So und hier kommt das Excel-Makro:


----------



## Buh (16 August 2005)

Hallo,

es können Daten aus dem VBA in die SPS geschrieben werden. Dazu ist allerdings ein OPC Client zu schreiben. Das kann z.B. mit dem Automation Wrapper (opcdaauto.dll) geschehen.

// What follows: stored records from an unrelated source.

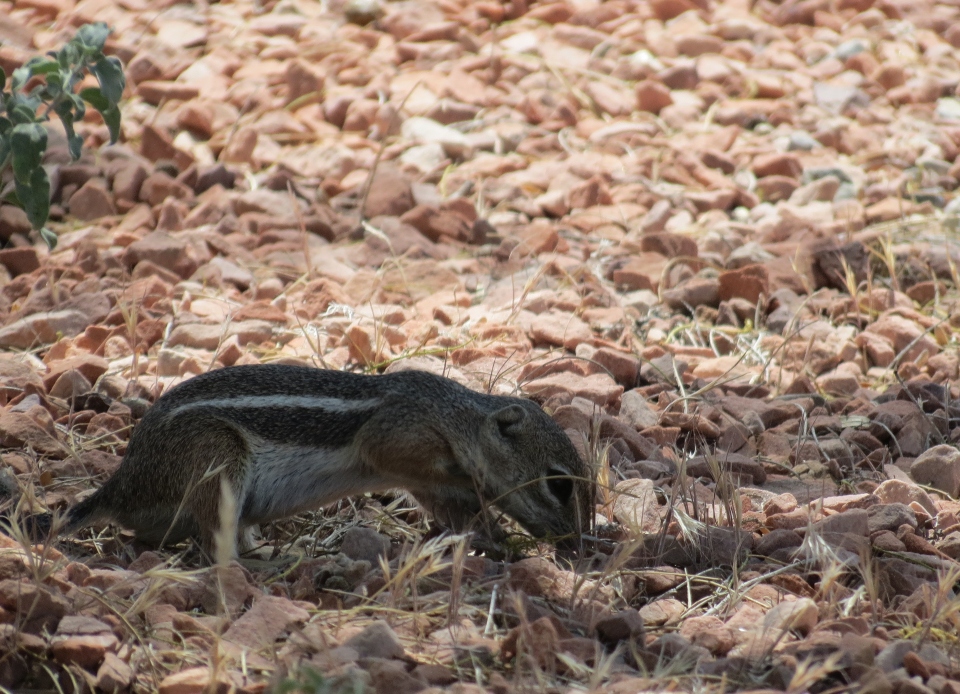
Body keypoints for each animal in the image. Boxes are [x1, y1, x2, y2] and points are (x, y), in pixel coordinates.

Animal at [59, 364, 593, 561]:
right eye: (560, 484)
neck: (453, 414)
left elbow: (461, 515)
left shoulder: (428, 487)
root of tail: (121, 485)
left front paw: (497, 540)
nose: (580, 543)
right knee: (214, 540)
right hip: (218, 459)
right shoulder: (400, 437)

Hier ist ein link zur Spezifikation.
http://www.iconics.com/support/PDFs/OPC_Specs/opcda20_auto.pdf
 Es sind alle Objekte und Methoden der dll beschrieben.  Es sind auch Beispiele für VB angegeben. 
Vielleicht hilft das dir.

Gruss Buh


----------



## Anonymous (18 August 2005)

vielleicht weiß jemand die syntax die man in excel eingeben muss damit man auf die sps S7-200 schreiben kann...
die syntax zum auslesen der syntax ist uns gelungen, aber das auslesen macht uns wirklich schwierigkeiten für unser projekt...

mfg mikki


----------



## volker (19 August 2005)

ich habe mal das beispiel für protool als opc-server auf meine hp (unter protool) gelegt.
dies beinhaltet ein ptp-projekt sowie einen vba-client und einen excel-client.

aber opc ist opc. oder seh ich das jetzt falsch?


----------